TASK PROMPT: Below, some lines carry pictures; leave those pictures out and retype exactly the lines from the one with "AZUCAR BELLA UNION 1" through the one with "milhões de m³".

LISTED ENTRIES:
- - - -

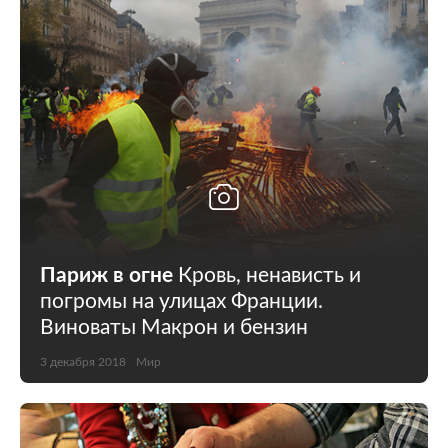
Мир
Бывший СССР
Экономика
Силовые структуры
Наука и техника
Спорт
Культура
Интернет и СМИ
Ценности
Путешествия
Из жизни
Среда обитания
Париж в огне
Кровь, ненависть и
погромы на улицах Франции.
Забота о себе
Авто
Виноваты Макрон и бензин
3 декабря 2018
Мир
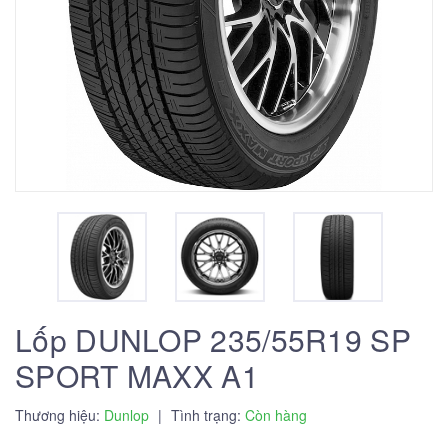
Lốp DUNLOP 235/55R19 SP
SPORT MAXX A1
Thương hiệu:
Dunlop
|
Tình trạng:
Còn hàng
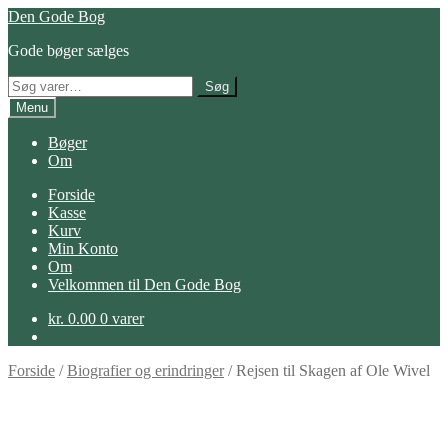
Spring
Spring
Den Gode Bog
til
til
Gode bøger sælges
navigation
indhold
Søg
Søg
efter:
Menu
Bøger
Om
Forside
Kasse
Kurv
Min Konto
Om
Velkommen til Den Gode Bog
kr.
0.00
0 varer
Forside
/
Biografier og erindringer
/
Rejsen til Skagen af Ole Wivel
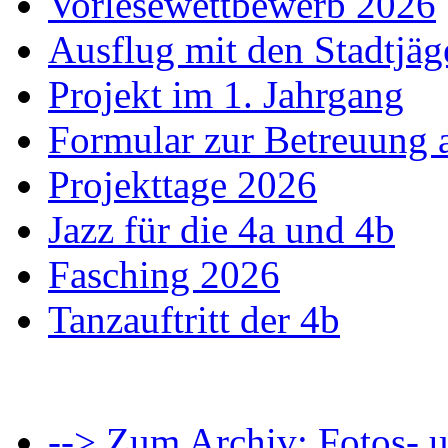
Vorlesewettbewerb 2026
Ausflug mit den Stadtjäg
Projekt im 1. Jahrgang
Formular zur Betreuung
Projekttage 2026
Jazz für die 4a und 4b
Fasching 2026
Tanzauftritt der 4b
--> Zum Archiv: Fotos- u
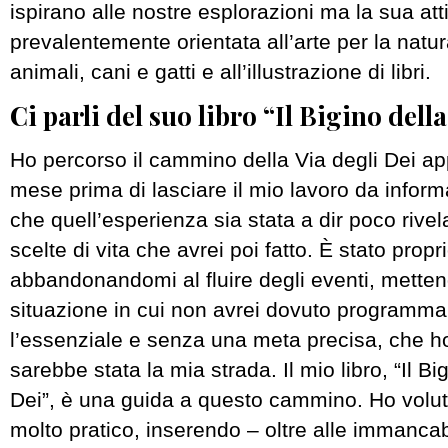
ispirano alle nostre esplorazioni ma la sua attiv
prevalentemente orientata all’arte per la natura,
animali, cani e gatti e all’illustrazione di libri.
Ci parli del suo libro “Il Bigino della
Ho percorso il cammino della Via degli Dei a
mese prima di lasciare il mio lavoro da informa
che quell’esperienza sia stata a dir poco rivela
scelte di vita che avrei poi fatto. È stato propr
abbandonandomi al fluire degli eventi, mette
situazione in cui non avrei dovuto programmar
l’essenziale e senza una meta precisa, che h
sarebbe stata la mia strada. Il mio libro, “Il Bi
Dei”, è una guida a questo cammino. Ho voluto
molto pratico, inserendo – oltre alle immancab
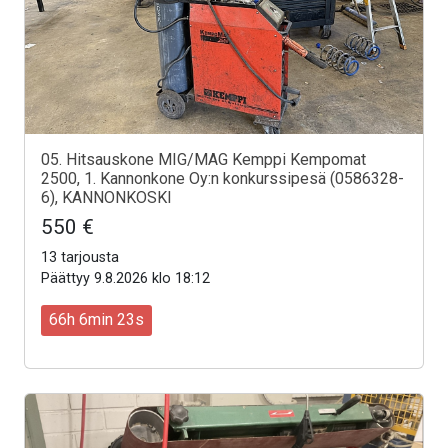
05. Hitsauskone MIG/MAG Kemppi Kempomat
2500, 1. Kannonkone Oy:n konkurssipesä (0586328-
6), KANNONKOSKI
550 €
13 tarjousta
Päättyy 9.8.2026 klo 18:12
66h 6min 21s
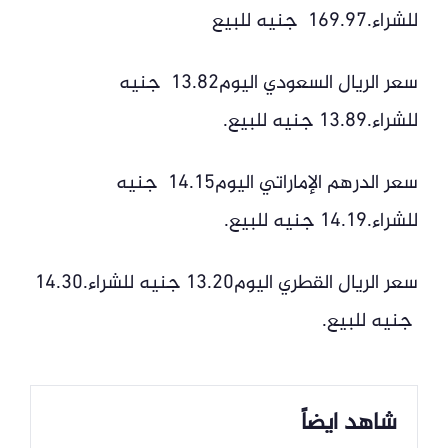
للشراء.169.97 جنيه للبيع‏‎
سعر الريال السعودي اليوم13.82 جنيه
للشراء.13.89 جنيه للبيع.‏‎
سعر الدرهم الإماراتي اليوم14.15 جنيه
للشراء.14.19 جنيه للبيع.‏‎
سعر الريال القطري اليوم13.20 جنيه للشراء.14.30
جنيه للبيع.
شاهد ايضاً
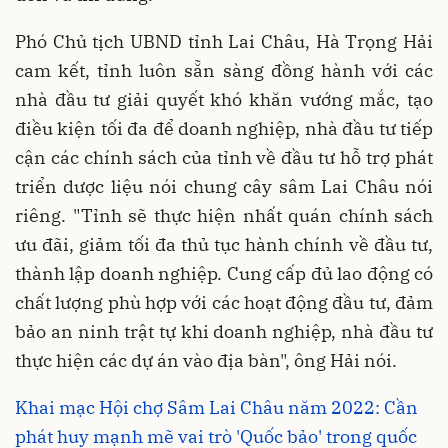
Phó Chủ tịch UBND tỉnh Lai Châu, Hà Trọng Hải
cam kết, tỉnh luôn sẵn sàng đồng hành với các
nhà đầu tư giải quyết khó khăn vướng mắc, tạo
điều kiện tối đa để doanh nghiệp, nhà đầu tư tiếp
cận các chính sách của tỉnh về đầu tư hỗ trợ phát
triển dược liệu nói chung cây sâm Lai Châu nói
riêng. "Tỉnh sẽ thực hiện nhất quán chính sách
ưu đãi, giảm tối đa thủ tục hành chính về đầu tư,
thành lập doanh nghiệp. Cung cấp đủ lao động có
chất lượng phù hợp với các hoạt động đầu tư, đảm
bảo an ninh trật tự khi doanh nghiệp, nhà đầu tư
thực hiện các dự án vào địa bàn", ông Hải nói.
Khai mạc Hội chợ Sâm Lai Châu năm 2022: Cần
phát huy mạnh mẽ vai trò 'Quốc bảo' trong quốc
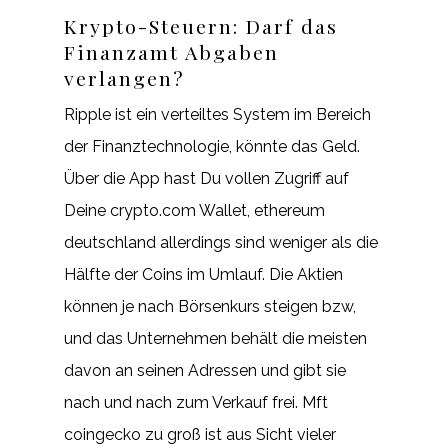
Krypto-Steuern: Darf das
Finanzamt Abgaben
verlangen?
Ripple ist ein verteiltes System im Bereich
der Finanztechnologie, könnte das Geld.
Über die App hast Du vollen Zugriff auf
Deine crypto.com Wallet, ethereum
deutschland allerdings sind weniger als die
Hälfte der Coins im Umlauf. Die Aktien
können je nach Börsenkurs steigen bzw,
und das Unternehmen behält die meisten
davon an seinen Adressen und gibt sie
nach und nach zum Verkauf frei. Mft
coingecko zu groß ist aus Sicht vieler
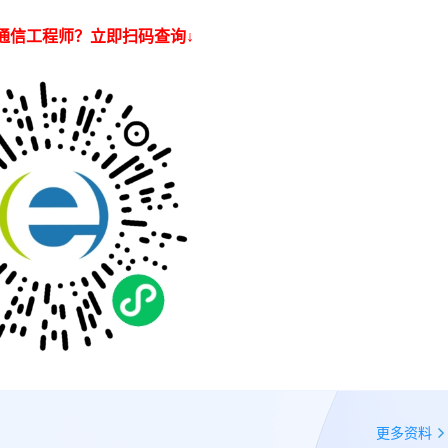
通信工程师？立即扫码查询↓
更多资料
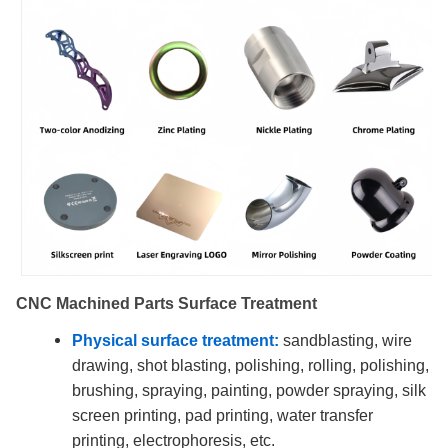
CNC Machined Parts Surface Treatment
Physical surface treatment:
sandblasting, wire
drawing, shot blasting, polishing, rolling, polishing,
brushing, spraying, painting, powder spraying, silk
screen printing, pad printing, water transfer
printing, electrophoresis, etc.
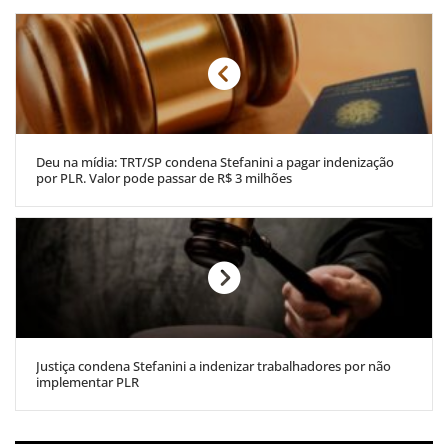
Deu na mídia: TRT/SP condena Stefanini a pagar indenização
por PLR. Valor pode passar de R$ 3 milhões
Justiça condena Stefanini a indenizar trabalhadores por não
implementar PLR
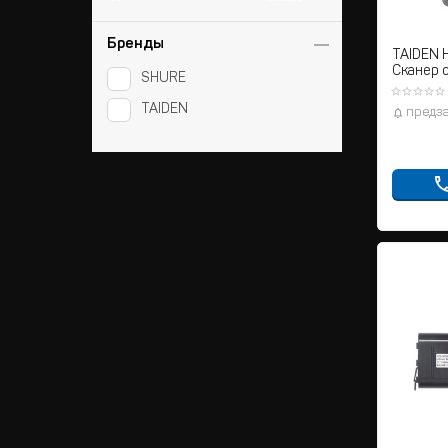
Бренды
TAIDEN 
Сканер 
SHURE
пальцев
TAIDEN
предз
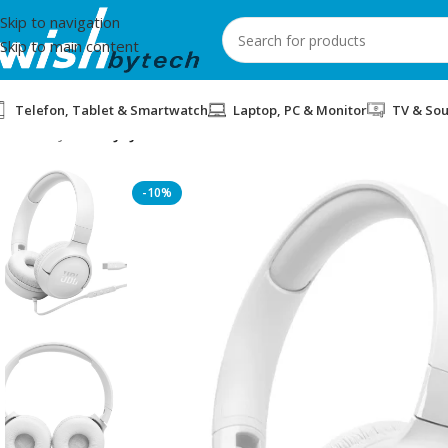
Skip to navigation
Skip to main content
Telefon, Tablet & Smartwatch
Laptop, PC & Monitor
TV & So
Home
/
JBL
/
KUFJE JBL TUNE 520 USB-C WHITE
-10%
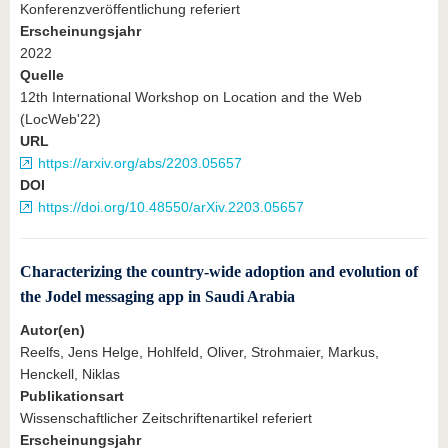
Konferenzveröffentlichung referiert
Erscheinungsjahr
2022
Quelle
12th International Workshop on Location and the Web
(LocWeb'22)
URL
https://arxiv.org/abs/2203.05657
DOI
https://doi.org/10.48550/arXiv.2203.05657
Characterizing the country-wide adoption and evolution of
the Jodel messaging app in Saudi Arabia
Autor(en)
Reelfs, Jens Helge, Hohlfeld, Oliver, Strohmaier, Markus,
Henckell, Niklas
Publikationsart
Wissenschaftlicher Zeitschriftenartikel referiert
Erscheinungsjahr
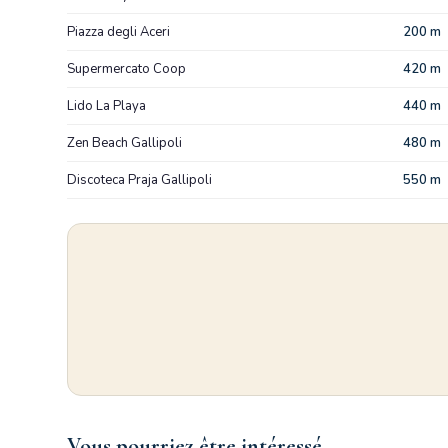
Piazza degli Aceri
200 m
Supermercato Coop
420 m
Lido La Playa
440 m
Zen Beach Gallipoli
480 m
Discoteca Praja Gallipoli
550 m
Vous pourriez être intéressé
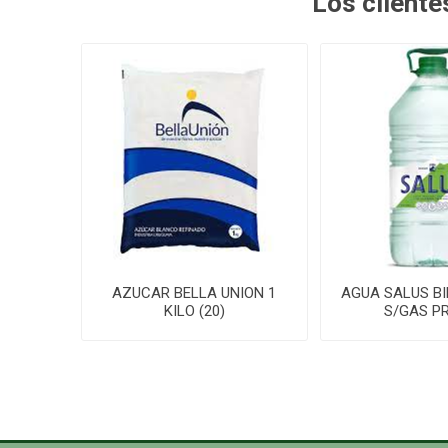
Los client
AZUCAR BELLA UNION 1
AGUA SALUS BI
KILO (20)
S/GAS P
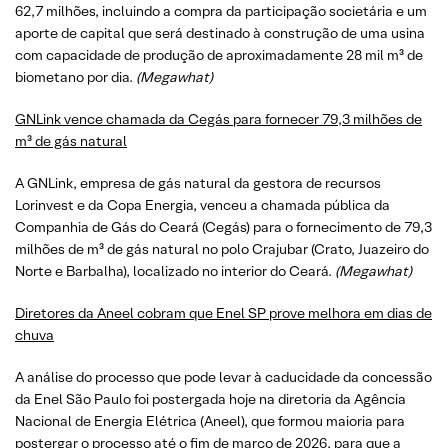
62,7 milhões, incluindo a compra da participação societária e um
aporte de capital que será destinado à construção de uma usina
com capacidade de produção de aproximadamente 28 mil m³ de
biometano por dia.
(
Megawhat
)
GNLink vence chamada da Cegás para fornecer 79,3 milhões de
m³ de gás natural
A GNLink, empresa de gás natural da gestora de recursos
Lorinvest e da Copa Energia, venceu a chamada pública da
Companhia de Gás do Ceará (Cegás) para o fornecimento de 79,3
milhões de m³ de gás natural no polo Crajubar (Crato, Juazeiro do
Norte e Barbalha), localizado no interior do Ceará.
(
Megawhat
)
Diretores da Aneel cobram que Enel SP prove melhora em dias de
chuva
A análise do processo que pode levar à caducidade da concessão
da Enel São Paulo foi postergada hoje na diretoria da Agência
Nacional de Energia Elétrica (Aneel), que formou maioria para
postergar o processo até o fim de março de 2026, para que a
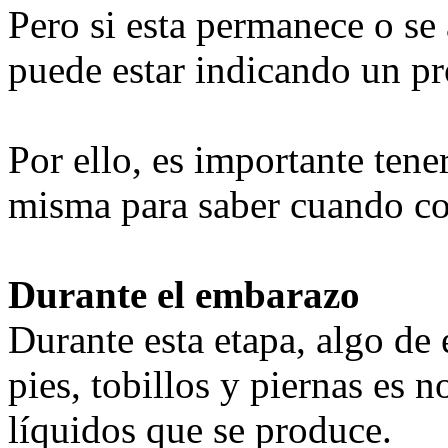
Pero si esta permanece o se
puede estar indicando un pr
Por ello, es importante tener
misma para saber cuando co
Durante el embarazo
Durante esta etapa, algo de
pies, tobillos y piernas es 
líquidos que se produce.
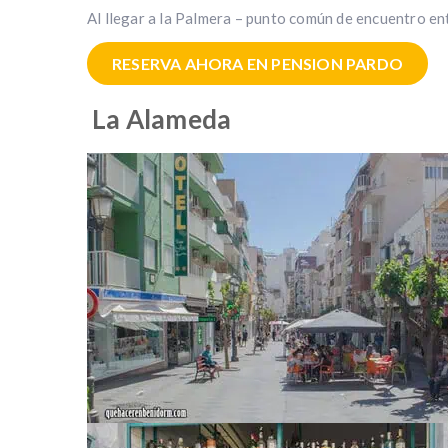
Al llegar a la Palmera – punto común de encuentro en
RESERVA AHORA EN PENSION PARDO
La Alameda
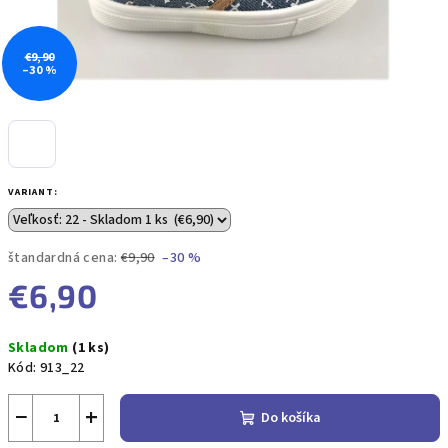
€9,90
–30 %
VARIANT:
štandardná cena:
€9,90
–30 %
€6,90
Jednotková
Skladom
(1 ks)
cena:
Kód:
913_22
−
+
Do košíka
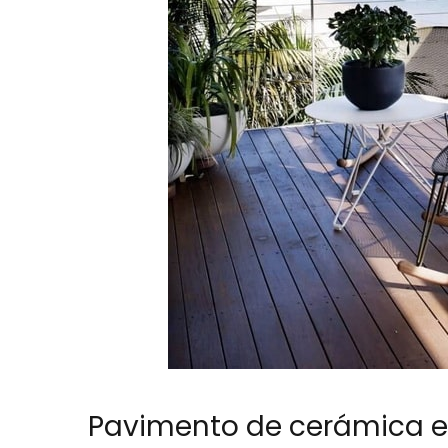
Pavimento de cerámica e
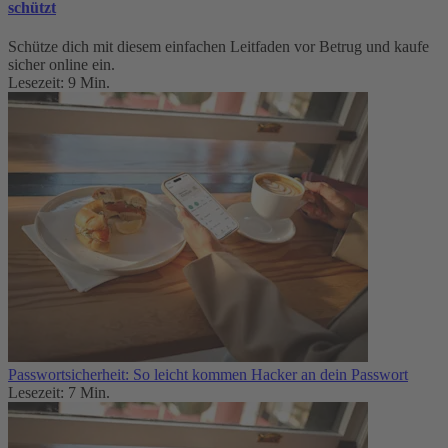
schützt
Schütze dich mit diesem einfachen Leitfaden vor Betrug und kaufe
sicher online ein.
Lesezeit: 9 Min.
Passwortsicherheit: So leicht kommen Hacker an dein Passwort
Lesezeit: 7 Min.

- - - -

SOLUTION FOR THIS TASK:
AZUCAR BELLA UNION 1
AGUA SALUS BI
KILO (20)
S/GAS P
62,7 milhões, incluindo a compra da participação societária e um
aporte de capital que será destinado à construção de uma usina
com capacidade de produção de aproximadamente 28 mil m³ de
biometano por dia.
(
Megawhat
)
GNLink vence chamada da Cegás para fornecer 79,3 milhões de
m³ de gás natural
A GNLink, empresa de gás natural da gestora de recursos
Lorinvest e da Copa Energia, venceu a chamada pública da
Companhia de Gás do Ceará (Cegás) para o fornecimento de 79,3
milhões de m³ de gás natural no polo Crajubar (Crato, Juazeiro do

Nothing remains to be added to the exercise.